The US approves treatment of a deadly disease using CRISPR gene editing technology

The U.S. Food and Drug Administration (FDA) has approved two drugs for the treatment of sickle cell disease. This is stated in the message on the FDA website.

It is a painful and fatal disease that has not yet had a universal successful treatment. It affects about 100 thousand people in the United States alone. But now the FDA has taken an important step to fight the disease.

The FDA approved two gene therapies – Casgevy and Lyfgenia. Vertex Pharmaceuticals and Bluebird Bio Inc. received marketing authorizations for their use, respectively. Both drugs are made from the patient’s own modified blood stem cells and are approved for the treatment of people aged 12 years and older.

However, Casgevy’s peculiarity is that it is the first drug based on CRISPR technology for gene editing. The FDA notes that this indicates innovative progress in the field of gene therapy.
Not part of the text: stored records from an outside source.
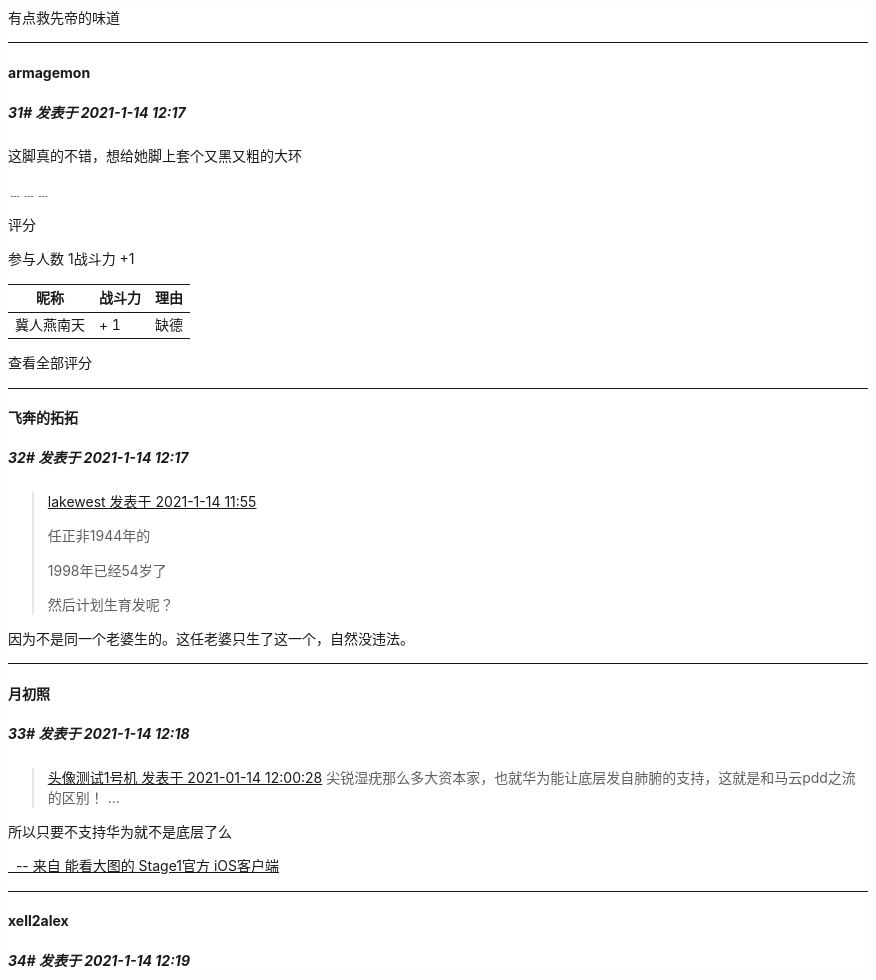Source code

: 
有点救先帝的味道


-----

####  armagemon  
##### 31#       发表于 2021-1-14 12:17


这脚真的不错，想给她脚上套个又黑又粗的大环


﹍﹍﹍

评分


 参与人数 1战斗力 +1

|昵称|战斗力|理由|
|----|---|---|
| 冀人燕南天| + 1|缺德|


查看全部评分


-----

####  飞奔的拓拓  
##### 32#       发表于 2021-1-14 12:17


<blockquote><a href="httphttps://bbs.saraba1st.com/2b/forum.php?mod=redirect&amp;goto=findpost&amp;pid=50031343&amp;ptid=1982754" target="_blank">lakewest 发表于 2021-1-14 11:55</a>

任正非1944年的

1998年已经54岁了

然后计划生育发呢？</blockquote>
因为不是同一个老婆生的。这任老婆只生了这一个，自然没违法。


-----

####  月初照  
##### 33#       发表于 2021-1-14 12:18


<blockquote><a href="httphttps://bbs.saraba1st.com/2b/forum.php?mod=redirect&amp;goto=findpost&amp;pid=50031376&amp;ptid=1982754" target="_blank">头像测试1号机 发表于 2021-01-14 12:00:28</a>
尖锐湿疣那么多大资本家，也就华为能让底层发自肺腑的支持，这就是和马云pdd之流的区别！ ...</blockquote>所以只要不支持华为就不是底层了么

[  -- 来自 能看大图的 Stage1官方 iOS客户端](https://itunes.apple.com/fi/app/saraba1st/id1221237470?mt=8)


-----

####  xell2alex  
##### 34#       发表于 2021-1-14 12:19
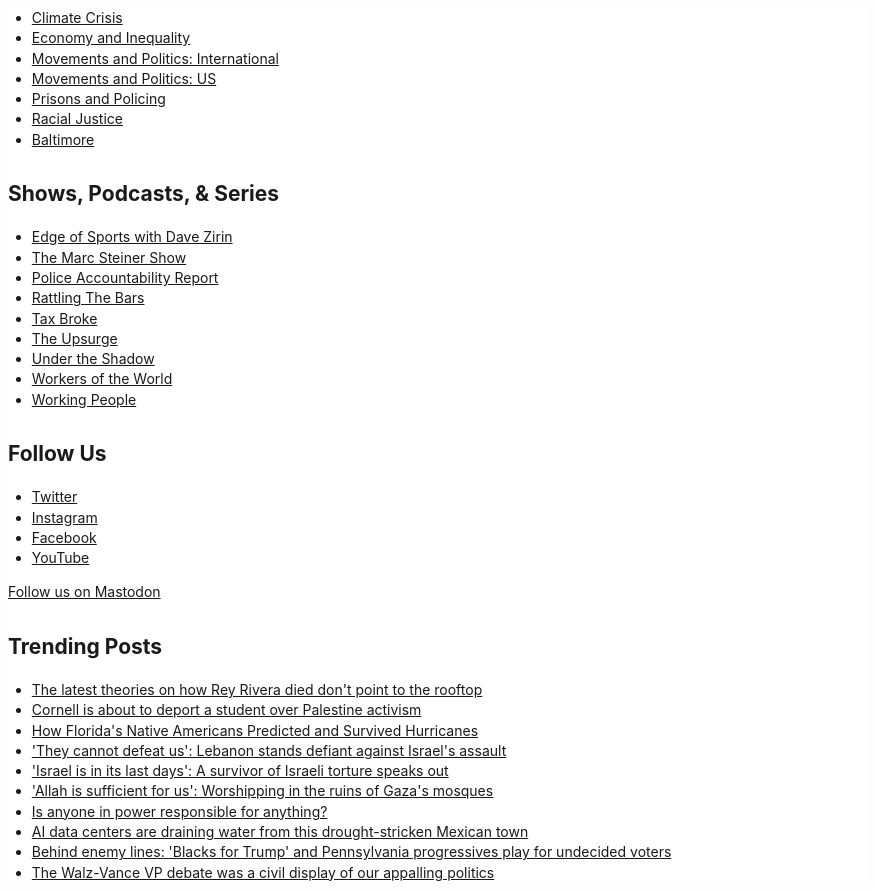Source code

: * [Climate Crisis](https://therealnews.com/category/sections/climate-crisis)
* [Economy and Inequality](https://therealnews.com/category/sections/economy-and-inequality)
* [Movements and Politics: International](https://therealnews.com/category/sections/politics-and-movements-international)
* [Movements and Politics: US](https://therealnews.com/category/sections/politics-movements-us)
* [Prisons and Policing](https://therealnews.com/category/sections/prisons-and-policing)
* [Racial Justice](https://therealnews.com/category/sections/racial-justice)
* [Baltimore](https://therealnews.com/baltimore)

Shows, Podcasts, & Series
-------------------------

* [Edge of Sports with Dave Zirin](https://therealnews.com/edge-of-sports-with-dave-zirin)
* [The Marc Steiner Show](https://therealnews.com/the-marc-steiner-show)
* [Police Accountability Report](https://therealnews.com/police-accountability-report)
* [Rattling The Bars](https://therealnews.com/rattling-the-bars)
* [Tax Broke](https://therealnews.com/tax-broke)
* [The Upsurge](https://therealnews.com/the-upsurge)
* [Under the Shadow](https://therealnews.com/under-the-shadow)
* [Workers of the World](https://therealnews.com/workers-of-the-world)
* [Working People](https://therealnews.com/working-people)

Follow Us
---------

* [Twitter](https://twitter.com/therealnews)
* [Instagram](https://www.instagram.com/therealnewsnetwork/)
* [Facebook](https://www.facebook.com/therealnews)
* [YouTube](https://www.youtube.com/c/therealnews)

[Follow us on Mastodon](https://mastodon.social/@therealnews)

Trending Posts
--------------

* [The latest theories on how Rey Rivera died don't point to the rooftop](https://therealnews.com/the-latest-theories-on-how-rey-rivera-died-dont-point-to-the-rooftop)
* [Cornell is about to deport a student over Palestine activism](https://therealnews.com/cornell-is-about-to-deport-a-student-over-palestine-activism)
* [How Florida's Native Americans Predicted and Survived Hurricanes](https://therealnews.com/msainato0911)
* ['They cannot defeat us': Lebanon stands defiant against Israel's assault](https://therealnews.com/lebanon-stands-defiant-against-israels-assault)
* ['Israel is in its last days': A survivor of Israeli torture speaks out](https://therealnews.com/a-survivor-of-israeli-torture-speaks-out)
* ['Allah is sufficient for us': Worshipping in the ruins of Gaza's mosques](https://therealnews.com/worshipping-in-the-ruins-of-gazas-mosques)
* [Is anyone in power responsible for anything?](https://therealnews.com/is-anyone-in-power-responsible-for-anything)
* [AI data centers are draining water from this drought-stricken Mexican town](https://therealnews.com/ai-data-centers-are-draining-water-from-this-drought-stricken-mexican-town)
* [Behind enemy lines: 'Blacks for Trump' and Pennsylvania progressives play for undecided voters](https://therealnews.com/behind-enemy-lines-blacks-for-trump-and-pennsylvania-progressives-play-for-undecided-voters)
* [The Walz-Vance VP debate was a civil display of our appalling politics](https://therealnews.com/the-walz-vance-vp-debate-was-a-civil-display-of-our-appalling-politics)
“Today’s actions follow rigorous evaluations of the scientific and clinical data needed to support approval, reflecting the FDA’s commitment to facilitating development of safe and effective treatments for conditions with severe impacts on human health,” the Department said in a statement.

Recently, it was reported that the US is considering the possibility of approving a therapy based on CRISPR technology. Thanks to it, genetic changes are made in stem cells and then “returned” to the patient.